Opdracht: Herhaal de regels van alle items hieronder letterlijk, zonder iets te veranderen.

★ ★ ★ ★ ★

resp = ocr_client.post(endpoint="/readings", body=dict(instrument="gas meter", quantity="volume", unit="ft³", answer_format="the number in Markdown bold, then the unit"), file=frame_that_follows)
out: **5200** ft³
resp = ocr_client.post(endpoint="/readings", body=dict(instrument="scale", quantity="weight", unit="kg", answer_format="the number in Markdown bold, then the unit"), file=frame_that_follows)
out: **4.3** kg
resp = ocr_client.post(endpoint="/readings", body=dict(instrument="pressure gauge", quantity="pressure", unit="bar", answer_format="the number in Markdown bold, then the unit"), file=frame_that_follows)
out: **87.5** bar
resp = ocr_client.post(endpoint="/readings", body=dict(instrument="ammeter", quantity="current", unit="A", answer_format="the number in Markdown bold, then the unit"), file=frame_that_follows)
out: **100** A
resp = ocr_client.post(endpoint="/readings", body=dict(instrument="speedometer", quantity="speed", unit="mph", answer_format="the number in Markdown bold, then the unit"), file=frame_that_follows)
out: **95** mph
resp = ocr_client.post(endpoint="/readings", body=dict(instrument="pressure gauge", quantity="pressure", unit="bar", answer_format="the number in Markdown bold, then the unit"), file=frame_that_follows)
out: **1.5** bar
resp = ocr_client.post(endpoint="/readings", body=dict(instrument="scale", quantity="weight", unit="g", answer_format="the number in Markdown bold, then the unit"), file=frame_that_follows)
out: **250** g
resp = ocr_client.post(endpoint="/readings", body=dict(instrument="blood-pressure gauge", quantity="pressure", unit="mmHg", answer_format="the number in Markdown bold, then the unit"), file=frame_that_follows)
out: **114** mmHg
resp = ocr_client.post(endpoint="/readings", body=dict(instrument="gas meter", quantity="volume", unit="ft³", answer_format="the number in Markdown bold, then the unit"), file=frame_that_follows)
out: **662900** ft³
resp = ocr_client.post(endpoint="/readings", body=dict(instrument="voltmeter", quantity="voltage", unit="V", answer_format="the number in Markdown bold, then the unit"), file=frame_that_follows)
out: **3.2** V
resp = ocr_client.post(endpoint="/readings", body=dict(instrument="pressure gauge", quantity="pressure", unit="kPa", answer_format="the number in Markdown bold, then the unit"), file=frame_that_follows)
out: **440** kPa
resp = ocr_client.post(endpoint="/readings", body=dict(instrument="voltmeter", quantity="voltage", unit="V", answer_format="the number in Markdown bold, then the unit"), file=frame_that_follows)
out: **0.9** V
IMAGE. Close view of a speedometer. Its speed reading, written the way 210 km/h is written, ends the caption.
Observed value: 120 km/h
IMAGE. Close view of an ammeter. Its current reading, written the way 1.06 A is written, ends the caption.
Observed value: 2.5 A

★ ★ ★ ★ ★

Uitgewerkte opgave:
resp = ocr_client.post(endpoint="/readings", body=dict(instrument="gas meter", quantity="volume", unit="ft³", answer_format="the number in Markdown bold, then the unit"), file=frame_that_follows)
out: **5200** ft³
resp = ocr_client.post(endpoint="/readings", body=dict(instrument="scale", quantity="weight", unit="kg", answer_format="the number in Markdown bold, then the unit"), file=frame_that_follows)
out: **4.3** kg
resp = ocr_client.post(endpoint="/readings", body=dict(instrument="pressure gauge", quantity="pressure", unit="bar", answer_format="the number in Markdown bold, then the unit"), file=frame_that_follows)
out: **87.5** bar
resp = ocr_client.post(endpoint="/readings", body=dict(instrument="ammeter", quantity="current", unit="A", answer_format="the number in Markdown bold, then the unit"), file=frame_that_follows)
out: **100** A
resp = ocr_client.post(endpoint="/readings", body=dict(instrument="speedometer", quantity="speed", unit="mph", answer_format="the number in Markdown bold, then the unit"), file=frame_that_follows)
out: **95** mph
resp = ocr_client.post(endpoint="/readings", body=dict(instrument="pressure gauge", quantity="pressure", unit="bar", answer_format="the number in Markdown bold, then the unit"), file=frame_that_follows)
out: **1.5** bar
resp = ocr_client.post(endpoint="/readings", body=dict(instrument="scale", quantity="weight", unit="g", answer_format="the number in Markdown bold, then the unit"), file=frame_that_follows)
out: **250** g
resp = ocr_client.post(endpoint="/readings", body=dict(instrument="blood-pressure gauge", quantity="pressure", unit="mmHg", answer_format="the number in Markdown bold, then the unit"), file=frame_that_follows)
out: **114** mmHg
resp = ocr_client.post(endpoint="/readings", body=dict(instrument="gas meter", quantity="volume", unit="ft³", answer_format="the number in Markdown bold, then the unit"), file=frame_that_follows)
out: **662900** ft³
resp = ocr_client.post(endpoint="/readings", body=dict(instrument="voltmeter", quantity="voltage", unit="V", answer_format="the number in Markdown bold, then the unit"), file=frame_that_follows)
out: **3.2** V
resp = ocr_client.post(endpoint="/readings", body=dict(instrument="pressure gauge", quantity="pressure", unit="kPa", answer_format="the number in Markdown bold, then the unit"), file=frame_that_follows)
out: **440** kPa
resp = ocr_client.post(endpoint="/readings", body=dict(instrument="voltmeter", quantity="voltage", unit="V", answer_format="the number in Markdown bold, then the unit"), file=frame_that_follows)
out: **0.9** V
IMAGE. Close view of a speedometer. Its speed reading, written the way 210 km/h is written, ends the caption.
Observed value: 120 km/h
IMAGE. Close view of an ammeter. Its current reading, written the way 1.06 A is written, ends the caption.
Observed value: 2.5 A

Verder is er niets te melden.